Our CCC Fluency and Voice Disorders 2 practice test targets these specific content areas with Praxis-style questions.
The CF is 36 weeks of at least 35 hours per week of clinical work (or a proportionally longer part-time equivalent). Your CF Mentor must hold a current CCC-SLP, and you're required to have regular mentoring contacts throughout the fellowship period.
The CF isn't just a waiting period โ it's explicitly designed to develop clinical competence and independence. Your mentor evaluates your skills across knowledge, skills, and clinical activities using the Clinical Fellowship Skills Inventory (CFSI). At the end of the CF, you submit paperwork to ASHA documenting completion, and your CCC is then awarded.

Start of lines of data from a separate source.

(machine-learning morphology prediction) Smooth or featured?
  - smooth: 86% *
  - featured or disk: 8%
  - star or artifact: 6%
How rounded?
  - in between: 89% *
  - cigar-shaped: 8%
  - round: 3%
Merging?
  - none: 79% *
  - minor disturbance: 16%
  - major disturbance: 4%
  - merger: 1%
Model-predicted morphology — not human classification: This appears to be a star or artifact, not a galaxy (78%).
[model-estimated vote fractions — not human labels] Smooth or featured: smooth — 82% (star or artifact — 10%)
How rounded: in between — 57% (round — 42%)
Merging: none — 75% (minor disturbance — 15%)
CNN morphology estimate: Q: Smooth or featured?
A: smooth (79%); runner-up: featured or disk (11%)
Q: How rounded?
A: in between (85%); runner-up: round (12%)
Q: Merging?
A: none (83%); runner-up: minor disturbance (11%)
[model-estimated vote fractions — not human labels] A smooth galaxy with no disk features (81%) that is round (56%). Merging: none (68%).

Common CF settings: hospital inpatient and outpatient, school districts, private practice, skilled nursing facilities, and early intervention programs. Hospital settings tend to offer the broadest exposure to medical complexity (dysphagia, neurogenic disorders, TBI); schools provide intensive pediatric language and articulation exposure. Many new SLPs seek CF positions that complement their graduate school clinical experiences.
The CCC-SLP is a professional credential; state licensure is a legal requirement. They're closely aligned โ most states require the Praxis exam and education standards very similar to ASHA's CCC requirements โ but they're separate. You need state licensure to practice; CCC is optional but professionally expected in most settings.
Some settings explicitly require CCC: private insurance billing often requires CCC-SLP credentials for reimbursement. Schools sometimes accept educational certification in lieu of CCC. Hospitals and healthcare systems almost universally hire CCC-SLP clinicians.
The overlap between ASHA's CCC-SLP credential and state licensure requirements is high, but candidates should understand both requirements for their specific practice state.
The CCC-SLP requires demonstrated clinical competence โ not just passing an exam. But the Praxis exam is the objective gateway to certification, and thorough content mastery is what makes you effective in both the exam and the clinical fellowship.
Our CCC practice tests cover every major disorder category: language disorders in children and adults, speech sound disorders, fluency and voice, swallowing and feeding, and cognitive-communication. Each test uses case-style and knowledge-based questions that mirror the Praxis format.
Start with our free CCC Practice Test for a comprehensive baseline, then drill specific domains with our disorder-specific tests. Use our CCC practice test PDF for printable study materials. Combined with your graduate coursework and clinical exposure, this targeted practice is how you walk into the Praxis confident and prepared. Check our CCC-SLP certification guide for the full requirements breakdown and timeline planning.